━━━━━ Selected passage ━━━━━

Unknown Caller is where my own limited definition of the band begins to betray me. Musically, the song is classic U2, with an open, ringing guitar hook reminiscent of All I Want Is You and a locked in bass and drum combination. The lyrics speak to technology overload: "Force quit and move to trash," the band urges at one point. It's all fine and good, but the open, searching, thoughtful music doesn't seem to match the sentiment. Ultimately, the music seems too good to waste on the throw-away lyrics.
The band recover on I'll Go Crazy, If I Don't Go Crazy Tonight. Once again, the Edge pulls out a classic U2 riff, but this is a place where the novel approach works. Bono's lyrics are perfect: inspriational, truthful, and funny all at once: "Every sweet tooth needs just a little hit / Every beauty needs to go out with an idiot" Once again he uses a song to laud the act of making music: "The sweetest melody is the one we haven't heard." A great tune overall.
First single Get On Your Boots is just okay for me, dawg. It's kind of like this album's Elevation or Vertigo, a catchy, empty song that seems a bit beneath them. I do like the "Let me in the sound" bit and how it adds to the theme of the album.
The next song, Stand Up Comedy is the other candidate for best tune on the album, and another case where trying something new works. Who would have ever thought of a self-depricating Bono? And yet here it is: "Stand up to rock stars/ Napoleon is in high heels / Josephine be careful of small men with big ideas." He also tweaks his religious upbringing: "Stop helping God across the road like a little old lady," he implores. Meanwhile, the Edge puts on a guitar clinic: the swampy basic riff, the open chords of the chorus, the distorted slide solo, the Byrdsian jangle in the middle bit.
From here, the record can't help but fall off. FEZ - Being Born has an intro that sounds vaguly middle-eastern and repeats Get On Your Boots' "let me in the sound" mantra before kicking into a military beat from Larry, and more ringing guitar, plus a nice little piano riff. There's not much structure to the song. The lyrics, which barely cover four lines of printed text, are just a series of images. The slow and somber White As Snow features some rare autobiographical detail from Bono. Though the stories of Bono's childhood are intriguing, and the track features some pretty harmonies and a mean french horn solo, it can't help but being the song you sit politely through when they play it in concert.

━━━━━ Data section ━━━━━

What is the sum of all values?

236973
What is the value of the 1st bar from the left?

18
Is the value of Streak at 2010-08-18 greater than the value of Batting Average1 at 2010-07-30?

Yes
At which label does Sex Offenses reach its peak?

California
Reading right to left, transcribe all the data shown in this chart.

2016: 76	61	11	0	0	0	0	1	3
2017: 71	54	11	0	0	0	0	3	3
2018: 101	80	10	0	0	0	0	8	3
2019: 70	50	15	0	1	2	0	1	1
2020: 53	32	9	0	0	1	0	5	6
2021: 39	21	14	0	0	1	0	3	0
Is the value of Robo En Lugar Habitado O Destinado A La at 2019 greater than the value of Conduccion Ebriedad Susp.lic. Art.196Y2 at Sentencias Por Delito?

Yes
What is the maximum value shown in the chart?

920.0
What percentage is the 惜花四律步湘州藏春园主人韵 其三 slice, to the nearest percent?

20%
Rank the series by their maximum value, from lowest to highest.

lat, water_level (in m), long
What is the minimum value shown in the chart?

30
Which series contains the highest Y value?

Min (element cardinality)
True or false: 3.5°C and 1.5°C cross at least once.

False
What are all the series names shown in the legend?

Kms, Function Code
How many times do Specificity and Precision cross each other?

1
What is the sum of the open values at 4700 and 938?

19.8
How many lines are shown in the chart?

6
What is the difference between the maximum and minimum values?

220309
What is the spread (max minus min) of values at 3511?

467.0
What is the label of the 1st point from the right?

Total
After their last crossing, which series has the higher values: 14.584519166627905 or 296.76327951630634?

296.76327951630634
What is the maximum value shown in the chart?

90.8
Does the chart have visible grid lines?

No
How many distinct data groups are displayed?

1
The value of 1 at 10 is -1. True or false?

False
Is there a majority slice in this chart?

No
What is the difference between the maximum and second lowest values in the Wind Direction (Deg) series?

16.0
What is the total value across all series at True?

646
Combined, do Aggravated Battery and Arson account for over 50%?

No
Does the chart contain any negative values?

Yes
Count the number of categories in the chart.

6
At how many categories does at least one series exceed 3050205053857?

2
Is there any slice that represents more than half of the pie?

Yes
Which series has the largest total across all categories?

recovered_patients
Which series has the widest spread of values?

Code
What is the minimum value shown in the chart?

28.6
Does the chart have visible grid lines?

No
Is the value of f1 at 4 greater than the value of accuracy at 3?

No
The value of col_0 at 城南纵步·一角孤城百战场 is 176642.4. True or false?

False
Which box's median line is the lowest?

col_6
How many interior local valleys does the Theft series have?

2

━━━━━

**What the task asks**
Copy the section of the album review that begins with the words containing "From here, the" and ends with "it in concert.", replacing "french horn" with "trumpet".

**Output of the exercise**
From here, the record can't help but fall off. FEZ - Being Born has an intro that sounds vaguly middle-eastern and repeats Get On Your Boots' "let me in the sound" mantra before kicking into a military beat from Larry, and more ringing guitar, plus a nice little piano riff. There's not much structure to the song. The lyrics, which barely cover four lines of printed text, are just a series of images. The slow and somber White As Snow features some rare autobiographical detail from Bono. Though the stories of Bono's childhood are intriguing, and the track features some pretty harmonies and a mean trumpet solo, it can't help but being the song you sit politely through when they play it in concert.